By Xi Yu, Contributing Writer

Former Crimson President Stephen R. Barnett ’57, a First Amendment professor emeritus at the UC Berkeley School of Law, died last Tuesday after complications from a cardiac arrest. He was 73.

Colleagues remember the prominent critic of the California state court system as a “mainstream gadfly,” who frequently dissented at the law school’s faculty meetings.

“He was not afraid of controversy in a way that most of his colleagues understood and usually appreciated,” said Berkeley law school professor Richard M. Buxbaum, who had known Barnett for 40 years.

Since he joined the law school faculty in 1967, Barnett was known to champion the freedom of the press and to levy harsh criticisms against the California Supreme Court’s decision making process.

But details of Barnett’s professional pursuits often escaped Karine, his wife of eight years, who said she had not known about the bulk of his accomplishments until she read his obituaries. Karine recalled a different Steve—a peaceful and quiet presence in the home.
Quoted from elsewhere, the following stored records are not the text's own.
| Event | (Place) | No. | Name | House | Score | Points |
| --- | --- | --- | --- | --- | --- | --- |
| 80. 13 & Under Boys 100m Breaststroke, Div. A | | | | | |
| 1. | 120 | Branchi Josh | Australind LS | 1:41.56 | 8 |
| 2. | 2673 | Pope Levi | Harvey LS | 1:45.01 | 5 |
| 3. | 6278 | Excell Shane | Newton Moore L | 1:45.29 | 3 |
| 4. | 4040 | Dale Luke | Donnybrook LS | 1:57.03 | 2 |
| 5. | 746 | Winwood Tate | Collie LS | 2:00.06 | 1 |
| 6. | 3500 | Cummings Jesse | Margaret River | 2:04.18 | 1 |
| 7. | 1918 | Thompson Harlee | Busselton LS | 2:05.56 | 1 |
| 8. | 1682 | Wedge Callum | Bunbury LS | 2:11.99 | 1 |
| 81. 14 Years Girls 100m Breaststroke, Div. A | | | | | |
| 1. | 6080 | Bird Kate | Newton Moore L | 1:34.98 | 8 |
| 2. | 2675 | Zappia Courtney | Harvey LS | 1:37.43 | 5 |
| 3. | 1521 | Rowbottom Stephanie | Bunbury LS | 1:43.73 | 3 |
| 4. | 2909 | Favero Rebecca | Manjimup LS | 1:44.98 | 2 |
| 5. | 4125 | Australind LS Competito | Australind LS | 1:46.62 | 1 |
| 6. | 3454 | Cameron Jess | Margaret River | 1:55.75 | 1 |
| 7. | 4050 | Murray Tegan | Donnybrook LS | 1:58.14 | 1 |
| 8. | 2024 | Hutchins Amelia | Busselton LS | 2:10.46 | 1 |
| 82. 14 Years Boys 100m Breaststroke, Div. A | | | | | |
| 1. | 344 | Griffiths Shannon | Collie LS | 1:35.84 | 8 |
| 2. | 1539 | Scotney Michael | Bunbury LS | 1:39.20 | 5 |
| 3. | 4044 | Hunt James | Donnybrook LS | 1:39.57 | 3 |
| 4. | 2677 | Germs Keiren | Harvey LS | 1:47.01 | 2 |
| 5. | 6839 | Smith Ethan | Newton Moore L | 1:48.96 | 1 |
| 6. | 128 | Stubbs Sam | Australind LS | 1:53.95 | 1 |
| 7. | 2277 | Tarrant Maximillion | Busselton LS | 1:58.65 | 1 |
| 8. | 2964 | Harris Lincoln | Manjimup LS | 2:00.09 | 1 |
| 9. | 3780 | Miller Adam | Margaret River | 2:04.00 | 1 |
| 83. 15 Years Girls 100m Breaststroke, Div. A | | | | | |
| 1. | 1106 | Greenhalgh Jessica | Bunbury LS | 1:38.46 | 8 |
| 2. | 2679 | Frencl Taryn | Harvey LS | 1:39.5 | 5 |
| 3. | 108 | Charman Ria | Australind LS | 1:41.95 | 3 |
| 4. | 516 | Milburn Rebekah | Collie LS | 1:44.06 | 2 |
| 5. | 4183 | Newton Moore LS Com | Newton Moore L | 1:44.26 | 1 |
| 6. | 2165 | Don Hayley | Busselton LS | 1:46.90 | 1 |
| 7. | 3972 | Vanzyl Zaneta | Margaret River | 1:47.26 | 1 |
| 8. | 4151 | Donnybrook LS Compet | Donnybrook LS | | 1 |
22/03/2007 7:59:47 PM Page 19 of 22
“He was very shy, very humble, very private,” Karine said. “He wasn’t very talkative. You could hardly get even an ‘I love you’ from him.”

Barnett would often be completely absorbed in his work that he brought home, Karine recalled, sometimes not realizing his son was trying to talk to him.

But Barnett’s professional experience proved to be influential in his stepson’s recent decision to study criminal justice, Karine said.

Despite Barnett’s reserved demeanor with his family, colleagues and former students remember his sharp wit and engaging conversations.

“Some professors are extremely warm and fuzzy,” said Jess Bravin ’87, Supreme Court correspondent for the Wall Street Journal and former Crimson editor. “He was a sardonic, somewhat irascible character ... [but] very accessible, and quite concerned with students.”

Barnett once told his class of first-year students to “grow up” so they could face the often gruesome issues they would likely be dealing with in litigation.

Born on Dec. 25, 1935, in Brooklyn, New York, Barnett was raised in West Hartford, Conn. and graduated magna cum laude from Harvard College, where he was president of the Harvard Crimson for only two months. The College asked him to step down after he was caught sneaking his girlfriend through a tunnel from his dormitory past the 8 p.m. curfew.

Barnett graduated magna cum laude from Harvard Law School in 1962 and later clerked for the late Supreme Court Justice William J. Brennan Jr.

Longtime friend and former president of the California State Bar Jeff Bleich said he would miss the unmistakable twinkle in Barnett’s eyes when catching others off guard in the middle of a debate.

“He loved causes, and he didn’t let go of them easily,” Bleich said. “He was always willing to poke at sacred cows.”

Barnett is survived by his wife, Karine, their son, Alexander, 5, and his stepson, Levon, 23.